Don’t be a Victim

The Media in Dallas has all been abuzz over remarks made by Police Chief David Brown to City Council  members.  Those comments were made during a  Public Safety Committee meeting while speaking about a reported 25 percent spike in sexual assaults so far this year compared to the same period last year. He pointed out that a lot of those assaults are connected to alcohol use and date rape.

In putting forth the department’s plan to address this increase he said they are considering a public-education campaign urging women to exercise extra caution when going out with someone new, to be careful about drinking too much in those situations or to always have a trusted, sober friend present.

During the meeting a reporter from the Dallas Observer   was doing a live feed to his blog and  reported that the Chief was blaming women for sexual attacks. Later in the week, Dallas Morning News columnist Steve Blow, came to the Chief’s defense saying this idea was no different than public safety campaigns to encourage people to lock their homes and cars and don’t leave valuables in cars.

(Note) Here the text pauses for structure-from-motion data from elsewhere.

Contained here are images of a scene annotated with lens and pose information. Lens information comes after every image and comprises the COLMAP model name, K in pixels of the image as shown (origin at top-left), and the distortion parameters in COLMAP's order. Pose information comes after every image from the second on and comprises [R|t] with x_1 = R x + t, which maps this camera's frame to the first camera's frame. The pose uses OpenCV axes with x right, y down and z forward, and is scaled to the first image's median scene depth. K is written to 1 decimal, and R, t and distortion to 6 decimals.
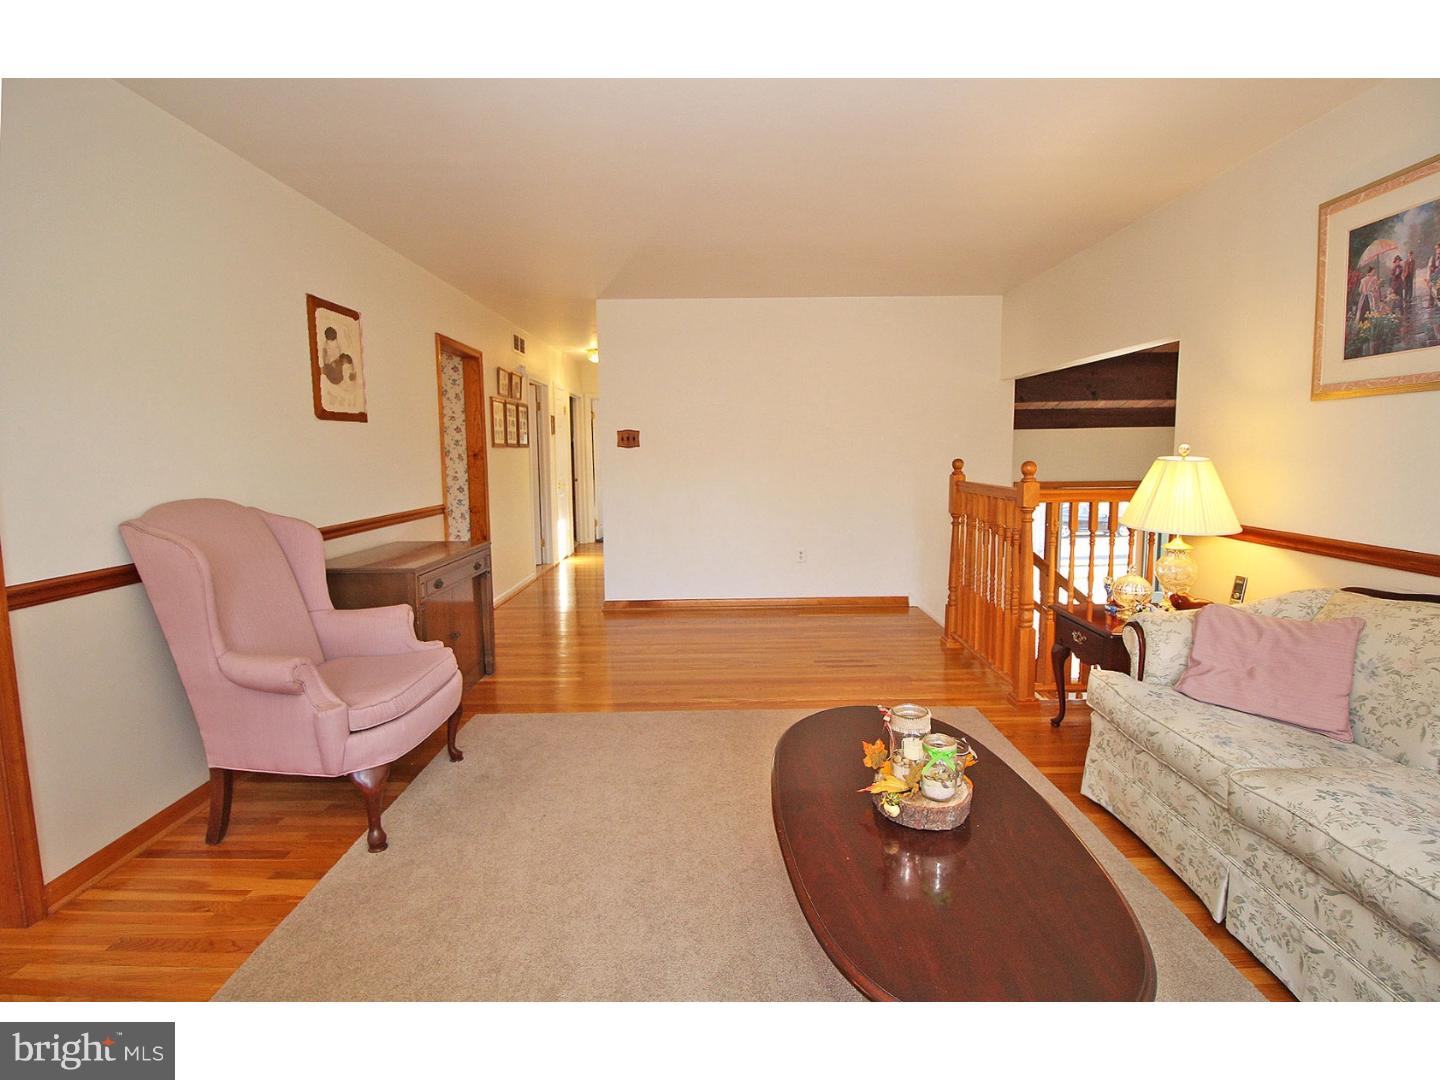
lens RADIAL K [[690.4, 0, 727.3], [0, 690.4, 531.0], [0, 0, 1]] dist [0.005188, -0.015471]
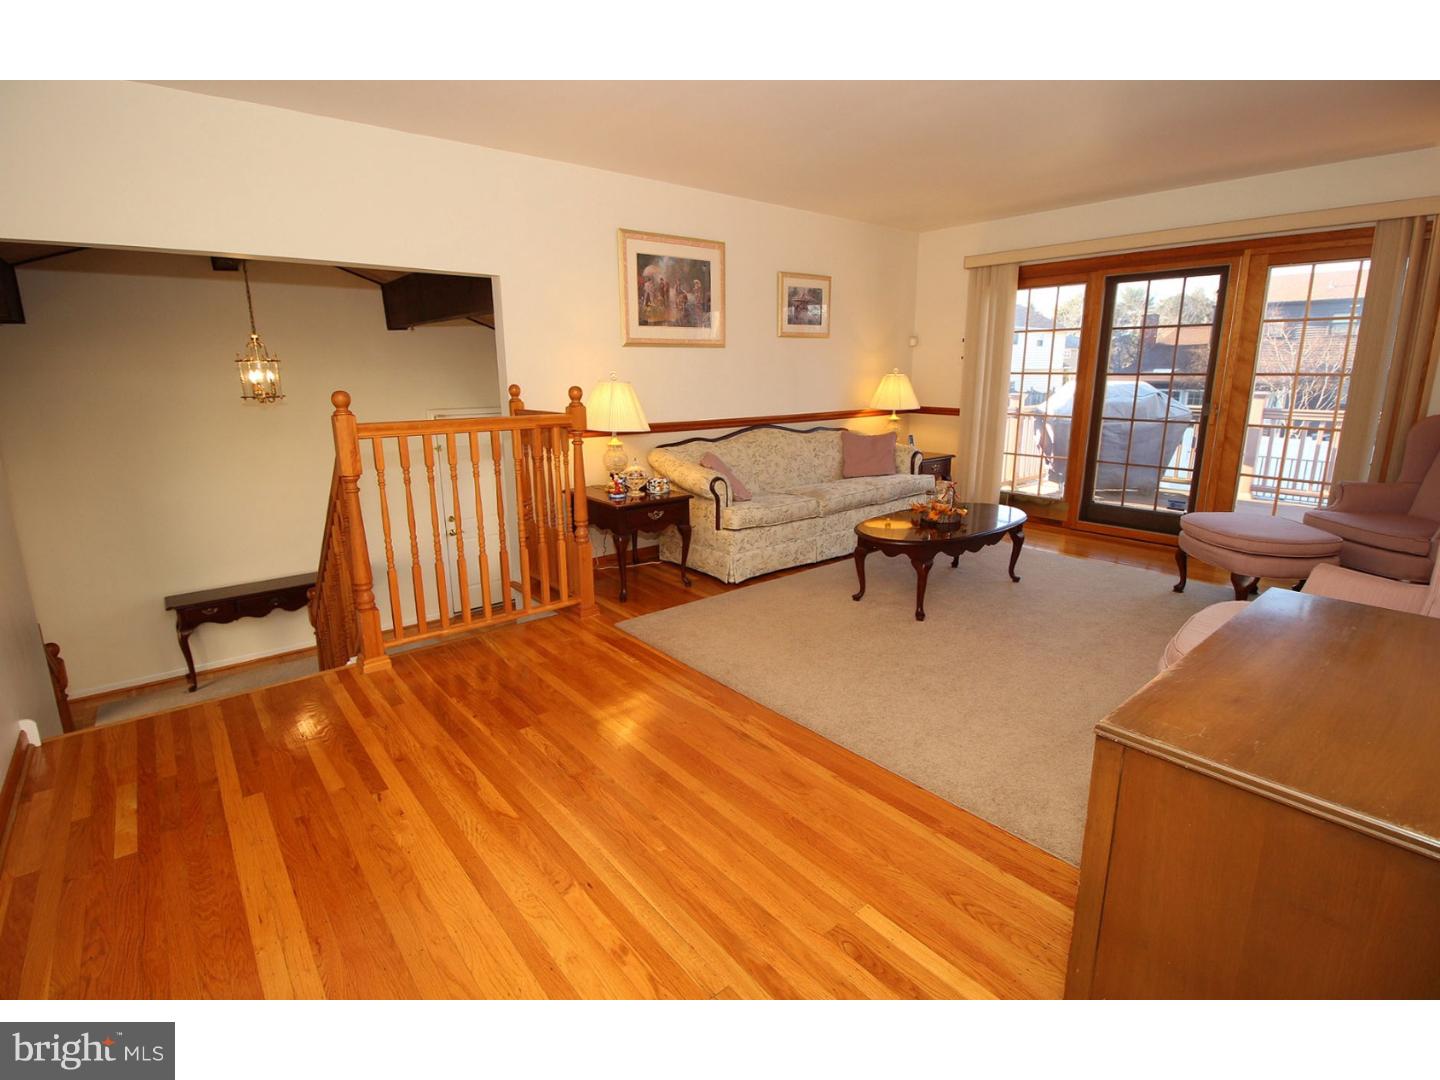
lens RADIAL K [[690.4, 0, 727.3], [0, 690.4, 531.0], [0, 0, 1]] dist [0.005188, -0.015471]
pose [[-0.639636, -0.162318, 0.751345, -0.768455], [0.098163, 0.952198, 0.289278, -0.246717], [-0.762385, 0.258787, -0.593126, 2.147315]]
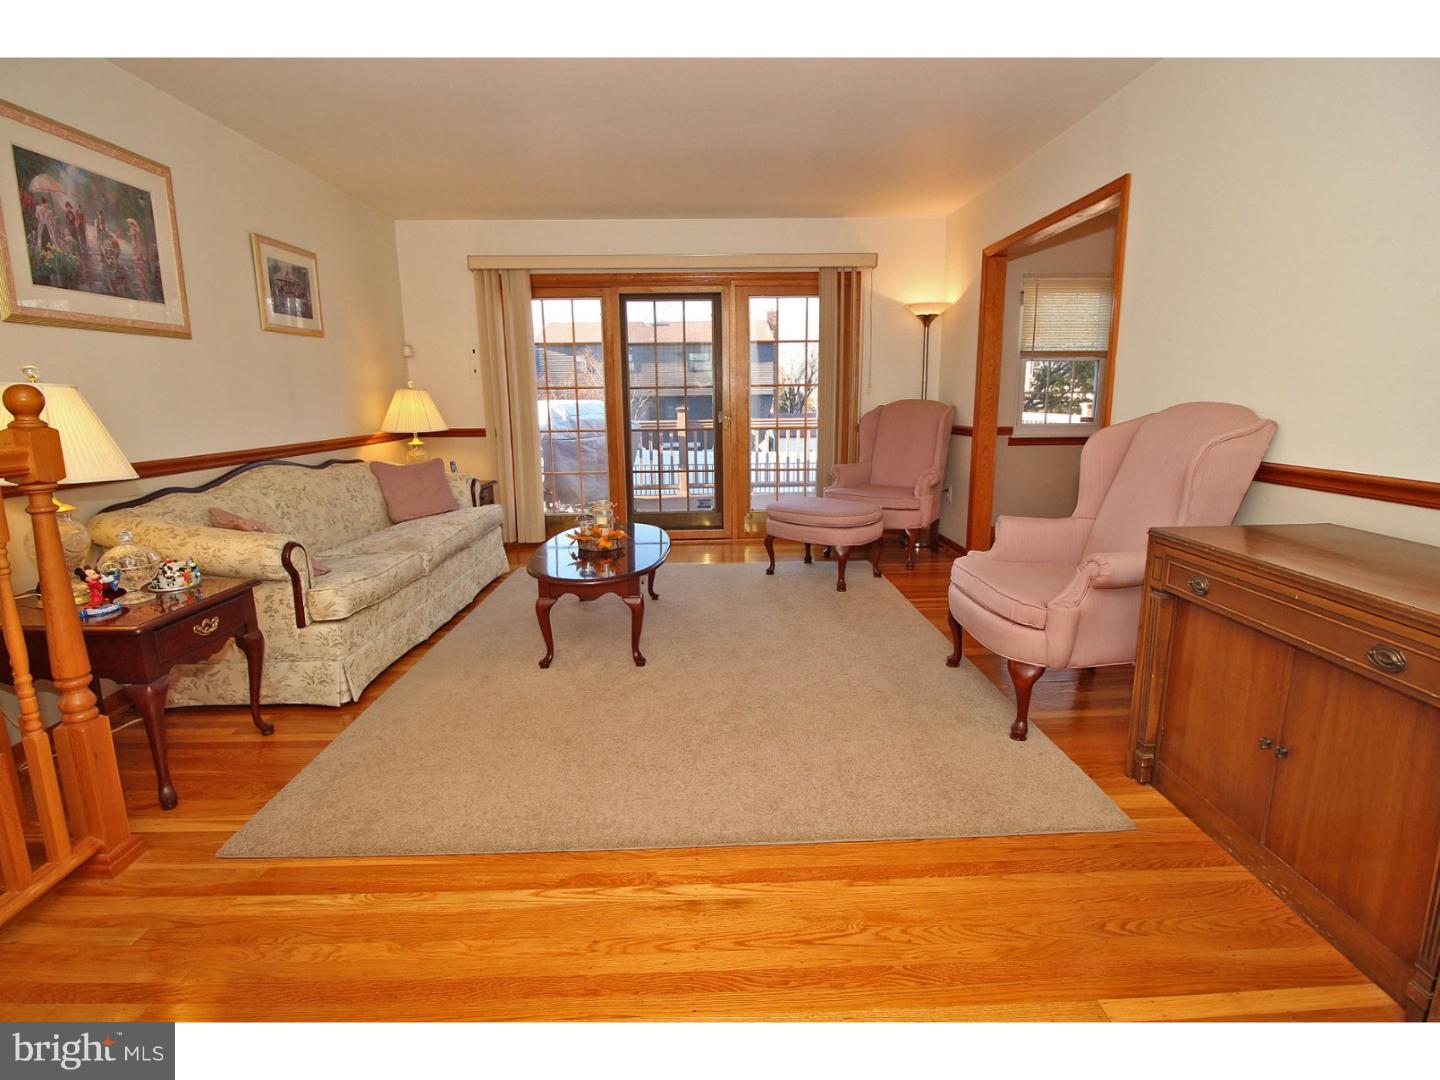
lens RADIAL K [[690.4, 0, 727.3], [0, 690.4, 531.0], [0, 0, 1]] dist [0.005188, -0.015471]
pose [[-0.999405, 0.026538, -0.022025, -0.043299], [0.018707, 0.953687, 0.300217, -0.195012], [0.028972, 0.299627, -0.953617, 2.122166]]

Blow was taken to task by letter writers who said that he was supporting the idea that women are to blame for sexual assaults and rape. Beth Newman, dirctor of Women’s and Gender Studies at SMU, wrote, “A public education campaign emphasizing the responsibility of women to protect themselves merely reinforces the idea that a man’s taking advantage of an “opportunity” to rape is to be expected.”

In response to that letter, another  woman wrote, “No woman drunk or sober ever deserves to be raped, even if she is dancing naked on a tabletop in a room full of convicted serial rapists. However, I would never advise my daughter to allow herself to get drunk while on a date with a man she barely knows.”

This controversy has really resonated with me because I was assaulted once. And I was not the least bit offended by Chief Brown’s comments. To me, what he was saying was, be careful that you don’t make yourself prey. Rapists are looking for every opportunity to take advantage of a vulnerable person. Do what you can to make sure you are not that person. 

That isn’t blaming the victim. 

7 thoughts on “Don’t be a Victim”

  1. I agree with you, Maryann. It sounds like he was just giving some advice on how to avoid situations where a person could put herself in harm’s way.

  2. Women shouldn’t be raped. Period. Regardless of what they’re doing and how. (Same goes for men and children.)

    As the mother of a rape victim, I understand the outrage of those who haven’t found justice and those who will not find it when the guilty either aren’t punished or aren’t punished to the extent they deserve.

    On the other hand, many [young] women are naive and inexperienced and do not realize that certain behavior makes them vulnerable. If the chief’s warning make just one woman realize she could help herself become less vulnerable, I say his comments were well worth it.

  3. It’s odd that the mother who wrote that she would advise her daughter to be careful was giving the same advice as the police officer. Yet she seemed to imply that his advice was putting blame on the woman. No woman should ever be raped. Period. The police can’t be everywhere and we have to look out for ourselves. That’s true whether we’re talking rape, burglary, any crime.

  4. I don’t think he was laying responsibility on women. He was saying be careful, be smart. What help would he have been to come out and say the obvious, that the perpetrator is the one responsible? Well, duh…but they aren’t listening to him.

  5. In terms of understanding the Chief’s remarks it is important to know that he was not making a formal presentation of the Departments plan to address the issue. He was responding extemporaneously to a question. So I don’t think he was intentionally ignoring the fact that the full burden of guilt for rape rests with the perpetrator, not the victim. He was just running an idea by them.